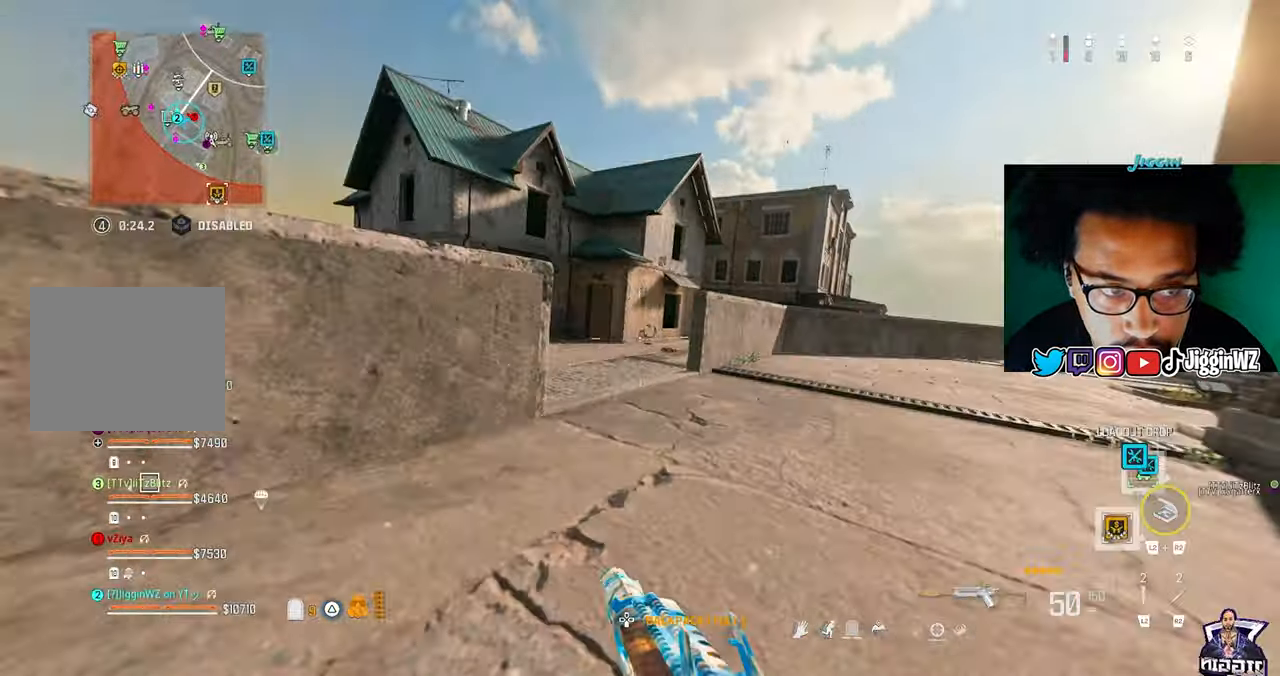
{"buttons": [], "left_stick": "up", "right_stick": "center", "events": [[100, "CROSS", "down"], [100, "right_stick", "left"], [167, "CROSS", "up"], [167, "right_stick", "center"], [200, "L3", "down"], [467, "L3", "up"]]}
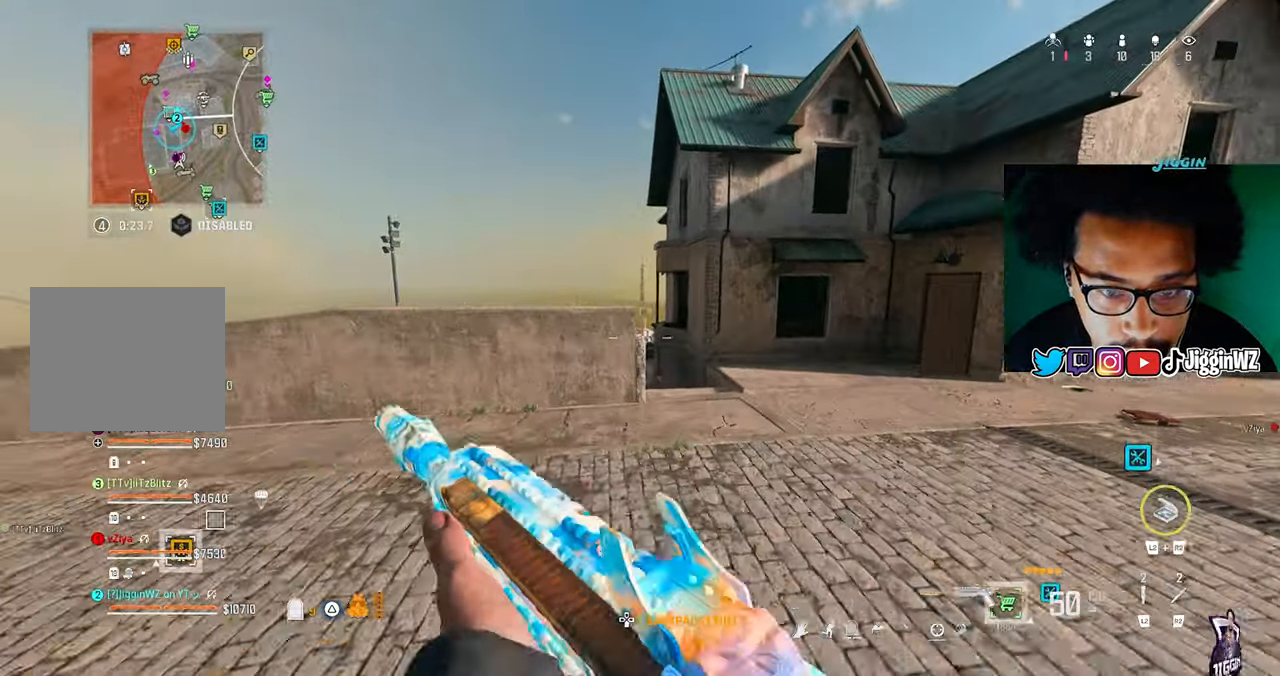
{"buttons": [], "left_stick": "up", "right_stick": "center", "events": []}
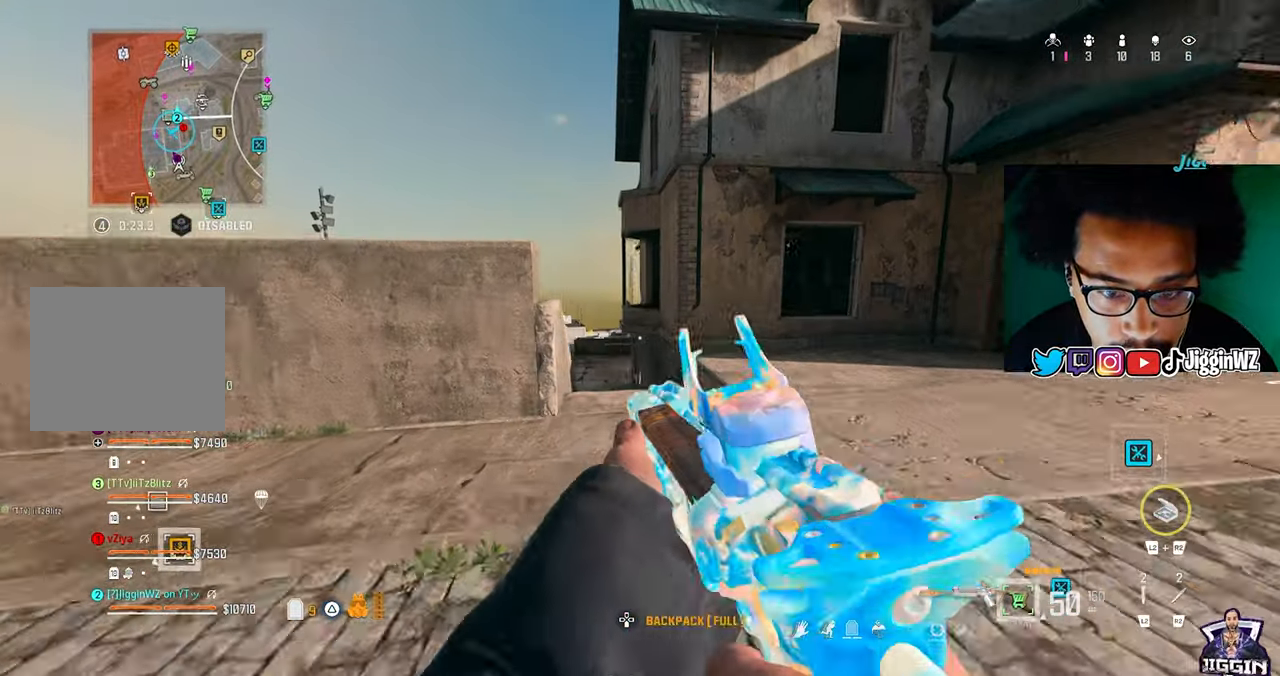
{"buttons": ["L1"], "left_stick": "up-right", "right_stick": "center", "events": [[333, "L1", "down"], [333, "left_stick", "up-right"]]}
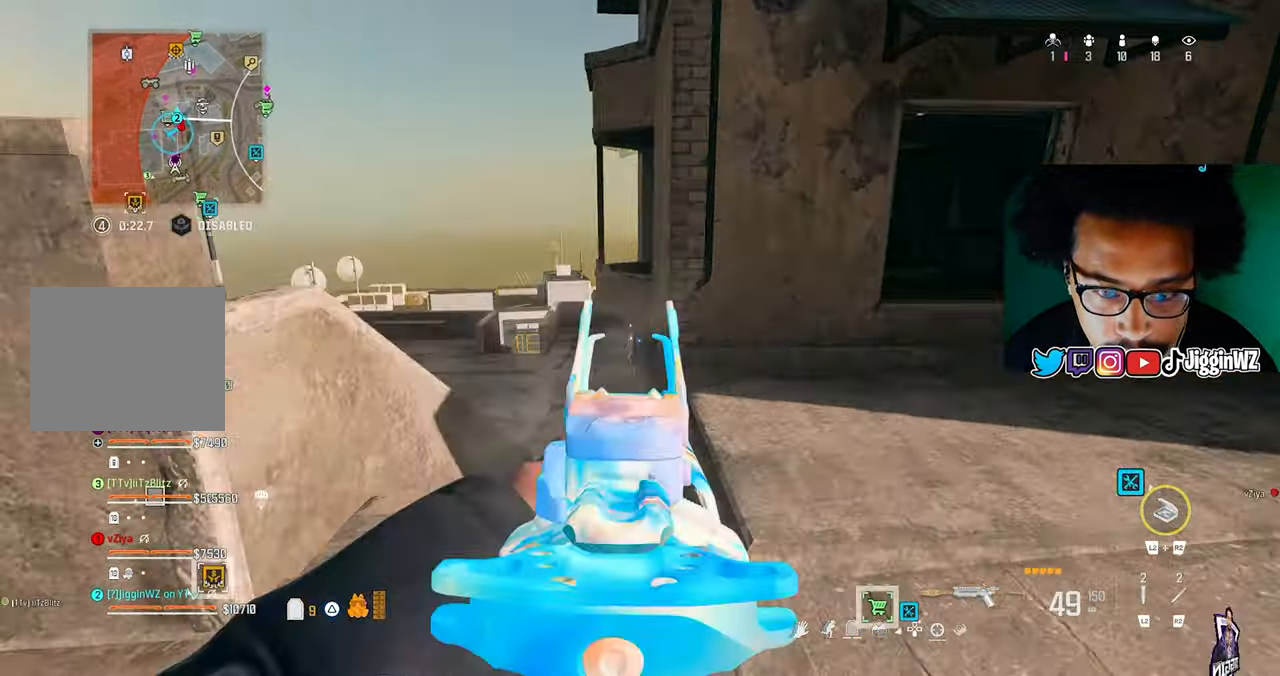
{"buttons": [], "left_stick": "up", "right_stick": "center", "events": [[67, "L1", "up"], [100, "left_stick", "right"], [100, "right_stick", "right"], [200, "left_stick", "up-right"], [300, "left_stick", "up"], [300, "right_stick", "center"]]}
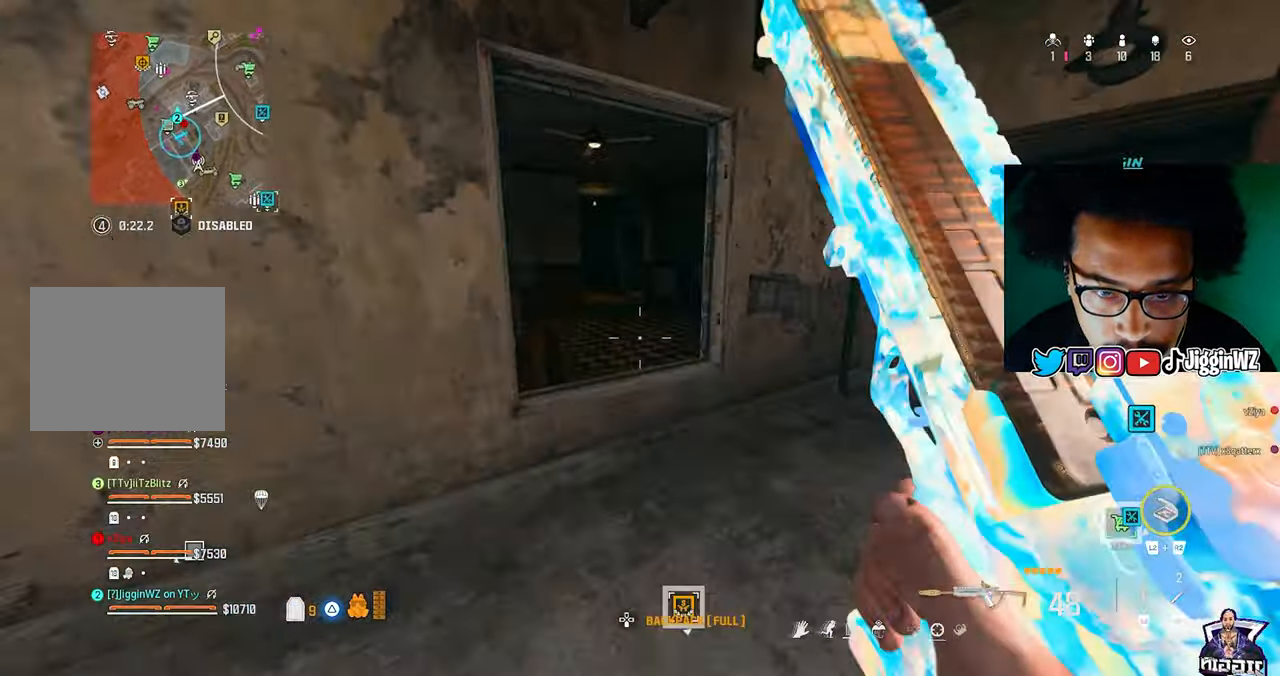
{"buttons": [], "left_stick": "up", "right_stick": "right", "events": [[33, "CROSS", "down"], [100, "left_stick", "up-left"], [133, "CROSS", "up"], [400, "left_stick", "up"], [433, "right_stick", "right"]]}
* * *
- THE PROBLEM -
Write all the entries again word for word, minus the pictures.

- EXERCISE SOLUTION -
{"buttons": [], "left_stick": "up", "right_stick": "center", "events": [[100, "CROSS", "down"], [100, "right_stick", "left"], [167, "CROSS", "up"], [167, "right_stick", "center"], [200, "L3", "down"], [467, "L3", "up"]]}
{"buttons": [], "left_stick": "up", "right_stick": "center", "events": []}
{"buttons": ["L1"], "left_stick": "up-right", "right_stick": "center", "events": [[333, "L1", "down"], [333, "left_stick", "up-right"]]}
{"buttons": [], "left_stick": "up", "right_stick": "center", "events": [[67, "L1", "up"], [100, "left_stick", "right"], [100, "right_stick", "right"], [200, "left_stick", "up-right"], [300, "left_stick", "up"], [300, "right_stick", "center"]]}
{"buttons": [], "left_stick": "up", "right_stick": "right", "events": [[33, "CROSS", "down"], [100, "left_stick", "up-left"], [133, "CROSS", "up"], [400, "left_stick", "up"], [433, "right_stick", "right"]]}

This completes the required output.